Mr Doh also urged the Ghana Revenue Authority (GRA) to intensify its tax education programmes through market broadcasts to reach businesses in the informal sector.
There should be training workshops, radio, and television programmes for businesses in the formal sector, while the Government ensured fair and equitable distribution of developmental projects across the country.
Dr Alex Ampaabeng, Fiscal Policy Lead, Oxfam Ghana, reiterated the need for public education, noting that there must be informal sector-specific approaches to education and sensitisation to help in voluntary tax compliance.
The Tax Specialist also asked the GRA to develop a working relationship with religious leaders and develop clear communication and advocacy measures to increase awareness and voluntary tax compliance.

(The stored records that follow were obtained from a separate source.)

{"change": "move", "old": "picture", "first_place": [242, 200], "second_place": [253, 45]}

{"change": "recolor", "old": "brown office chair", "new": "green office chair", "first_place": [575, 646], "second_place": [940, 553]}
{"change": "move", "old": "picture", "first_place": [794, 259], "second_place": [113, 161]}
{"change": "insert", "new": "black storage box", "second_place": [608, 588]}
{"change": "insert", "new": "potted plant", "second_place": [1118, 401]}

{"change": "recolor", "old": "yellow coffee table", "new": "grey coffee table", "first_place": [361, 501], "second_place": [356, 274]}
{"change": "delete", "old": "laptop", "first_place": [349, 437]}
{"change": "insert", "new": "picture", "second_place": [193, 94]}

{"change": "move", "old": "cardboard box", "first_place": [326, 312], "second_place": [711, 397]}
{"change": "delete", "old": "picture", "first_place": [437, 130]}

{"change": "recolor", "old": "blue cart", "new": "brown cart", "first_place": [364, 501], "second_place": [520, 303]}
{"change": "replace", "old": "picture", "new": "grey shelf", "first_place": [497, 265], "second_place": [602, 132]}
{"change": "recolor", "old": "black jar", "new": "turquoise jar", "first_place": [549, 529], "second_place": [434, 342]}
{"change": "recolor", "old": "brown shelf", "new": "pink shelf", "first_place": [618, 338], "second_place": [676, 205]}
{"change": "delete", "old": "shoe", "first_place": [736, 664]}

Mr William Demetia, Director, Areta Solicitors, underscored the need for accountability on the part of the Government and explained that specifying the exact things that each tax handle would be used for would encourage tax compliance.
Responding to the findings, Mr Kwesi Eghan, Deputy Commissioner for Operations at the GRA, said that the Authority was pursuing a vigorous digitalisation agenda to encourage electronic payment of taxes.
He said a digital platform for the registration of non-resident e-commerce businesses had been adopted to enable GRA to expand its operations, with an electronic invoicing system being introduced from October 1, all to increase tax compliance.
Mr Eghan also said the Authority regularly educated its staff on the Institute’s code of ethics to achieve its revenue mobilisation targets, strengthen tax compliance enforcement and fight against corruption.